In terms of your finances, we’ll want to work with you to determine whether you have the right amount of cash set aside for your foreseeable near-term needs, especially since the duration of this crisis is a big question mark. Setting a bit more cash aside in your emergency fund can give you peace of mind. It also assures you won’t have to draw from a portfolio invested for the long term at an inopportune time in the markets.
We may also want to revisit your financial planning projections to ensure your spending plan remains sustainable into the future. Lowering spending and other changes this year could actually positively impact your financial situation. Contact your advisor to plan a time to explore this further.
In the meantime, if you have taxable investment accounts, we may be able to realize losses that can be used to offset future taxable gains, while maintaining your portfolio allocation.
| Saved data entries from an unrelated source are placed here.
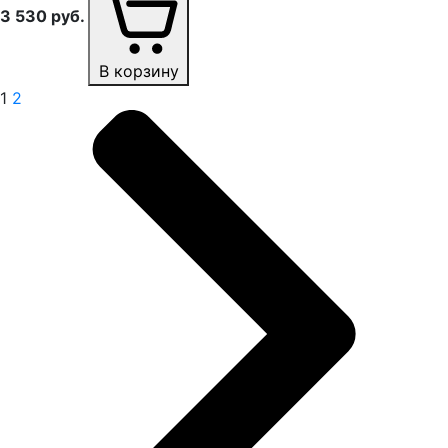
3 530
руб.
В корзину
1
2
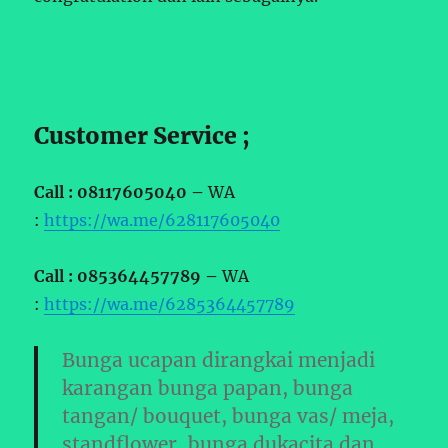
Customer Service ;
Call : 08117605040 –
WA
:
https://wa.me/628117605040
Call : 085364457789 –
WA
:
https://wa.me/6285364457789
Bunga ucapan dirangkai menjadi
karangan bunga papan, bunga
tangan/ bouquet, bunga vas/ meja,
standflower, bunga dukacita dan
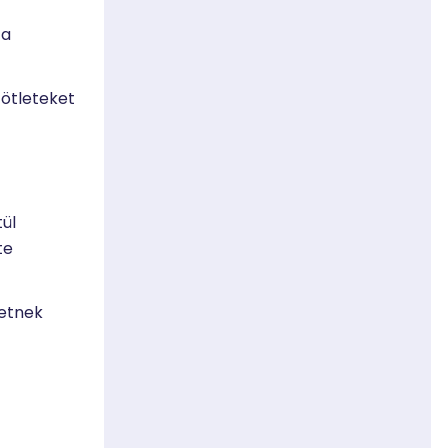
 a
tötleteket
tül
te
hetnek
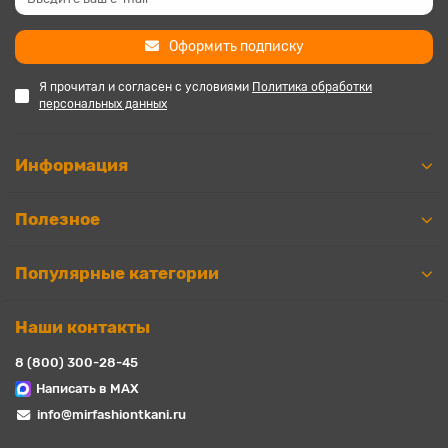
Оформить подписку
Я прочитал и согласен с условиями
Политика обработки
персональных данных
Информация
Полезное
Популярные категории
Наши контакты
8 (800) 300-28-45
Написать в MAX
info@mirfashiontkani.ru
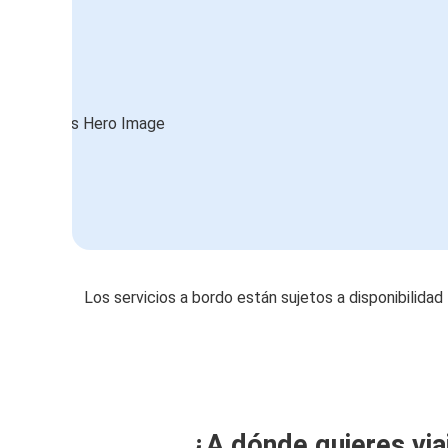
Los servicios a bordo están sujetos a disponibilidad
¿A dónde quieres via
Although investments that temporarily decline below their purchase price are disappointing, the upside is we can take advantage of this to harvest tax losses.
Finally, on the investing side, it’s paramount to stay disciplined and not invest based on emotions. A downturn is the time to add to, not sell off, stocks, and other long-term growth assets. We are here to help you stay true to your investment strategy guidelines, both for existing investments and for any funds you planned on investing over time.
The world has endured severe challenges and economic downturns in the past and has always weathered the storm. We are all facing unique risks and unknowns today, but we will bet on our resilience. We are here to provide support so you can stay the course.